Search code examples
regexgoogle-sheets-formularegexp-replace

Removing everything between 2 strings with Google sheets RE2


I'm trying to remove something from a product title as part of a Google sheet

  • Example Johner Gladstone Pinot Noir 2015, 75CL
  • Stella Artois Premium Lager Bottle, 1 X 660 Ml
  • Pepesza Ppsh-40 Vodka Tommy Gun, 1 L

And I want to be able to remove everything from the , and either the CL, ML or L.

The problem I'm running into is that I don't know enough about regex and I'm struggling to find a good place to learn!

What I've tried so far is below

  • =REGEXREPLACE(A2,"[, ]\QML|CL\E","")

    but this doesn't work and I think its because [, ] isn't a valid part.

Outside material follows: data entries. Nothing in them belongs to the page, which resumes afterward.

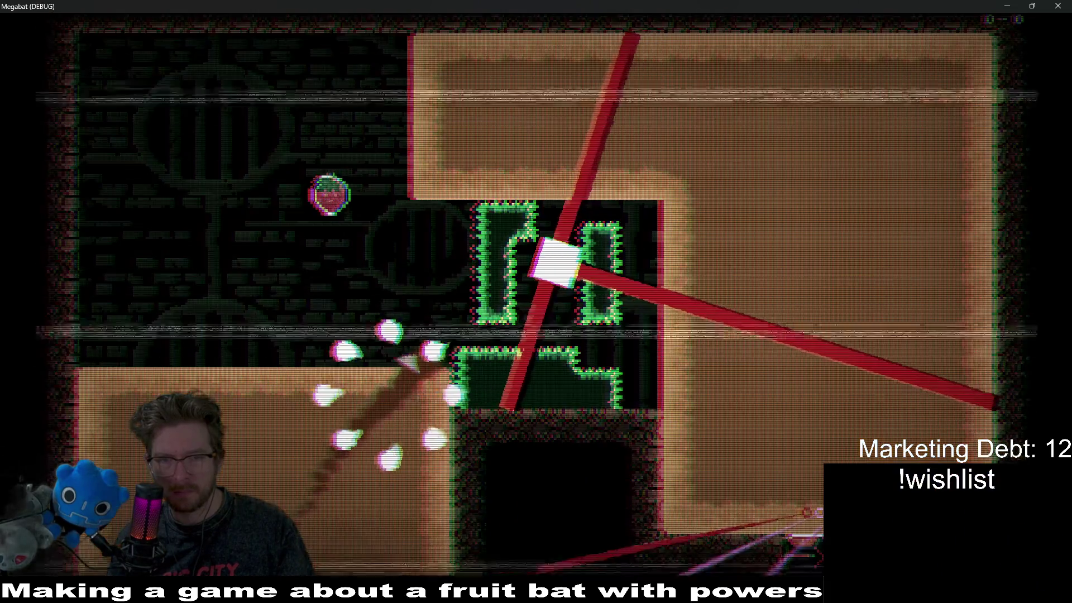
Dash past the laser, burrow through the upper orange terrain toward it, then close the game
{"action": "key", "text": "Left"}
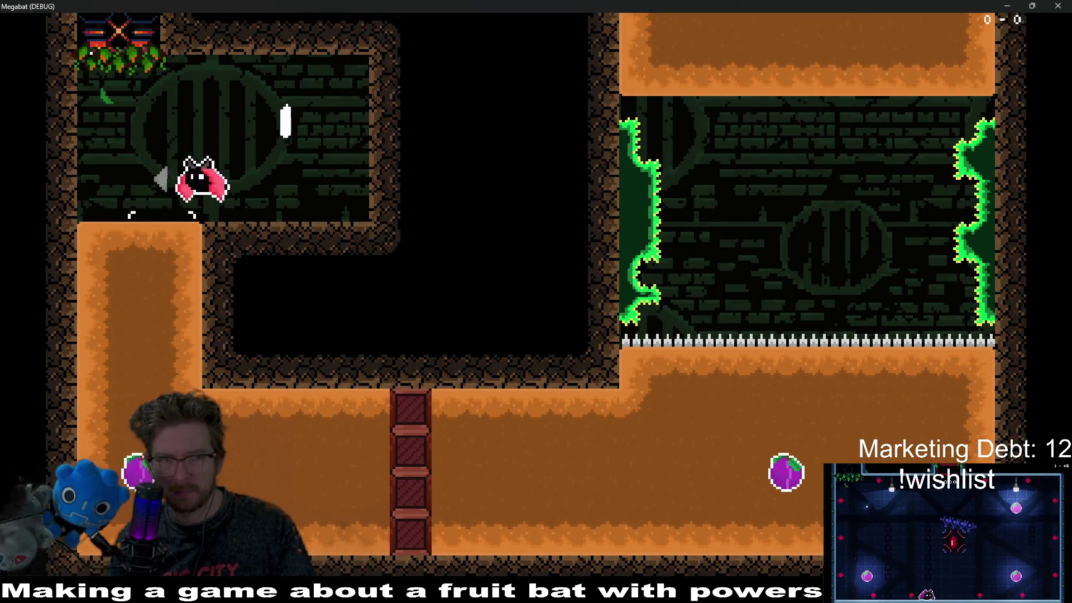
{"action": "key", "text": "Down"}
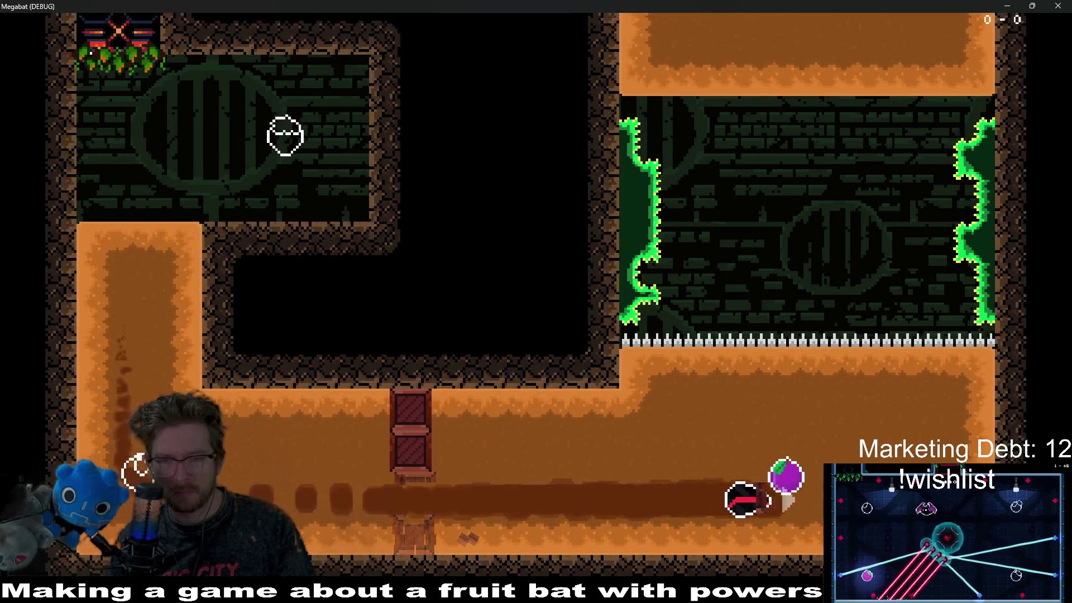
{"action": "key", "text": "Up"}
{"action": "key", "text": "Right"}
{"action": "key", "text": "Up"}
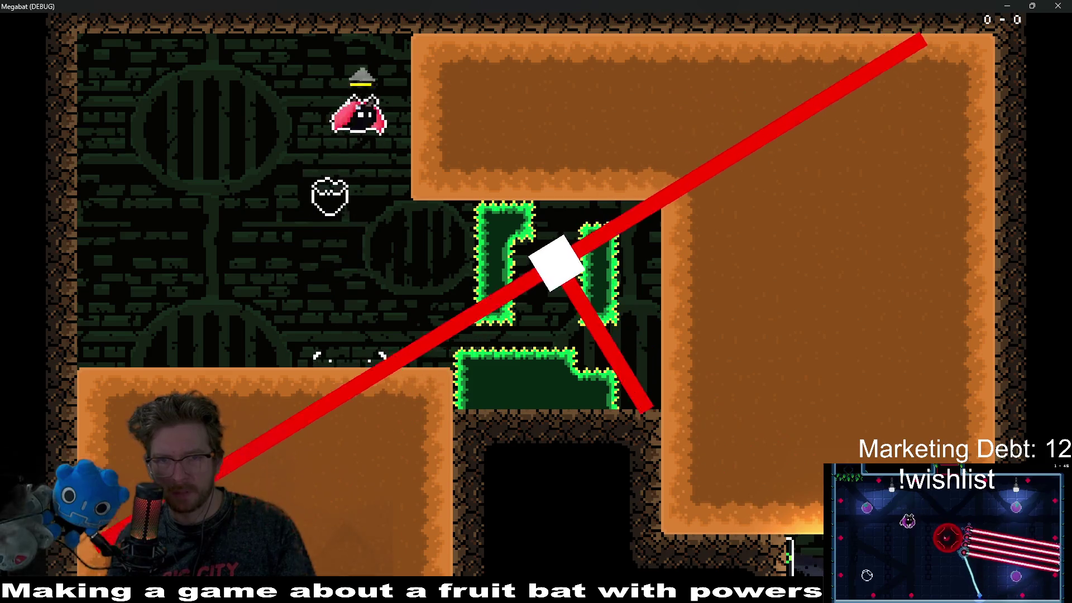
{"action": "key", "text": "Right"}
{"action": "key", "text": "Left"}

  • =REGEXREPLACE(A2,"\*\QML|CL\E","")

    because I know that , is the only punctuation in the titles - I've also tried this but not been successful.


Solution

  • What you are trying to get is

    (?i), .*?[CM]?L
    

    See the regex demo. Details:

    • (?i) - case insensitive flag
    • , .*? - comma, space, and then any zero or more chars other than line break chars, as few as possible (due to *?, if you need as many as possible use * instead)
    • [CM]?L - C or M (optionally due to ?) and then an L char.

    However, you can simply match from a , + space till the end of the line:

    ", .*
    

    See this regex demo. Here, the first comma+space is matched and then the rest of the string (line, since . does not match line breaks by default).

    See the regular expression syntax accepted by RE2.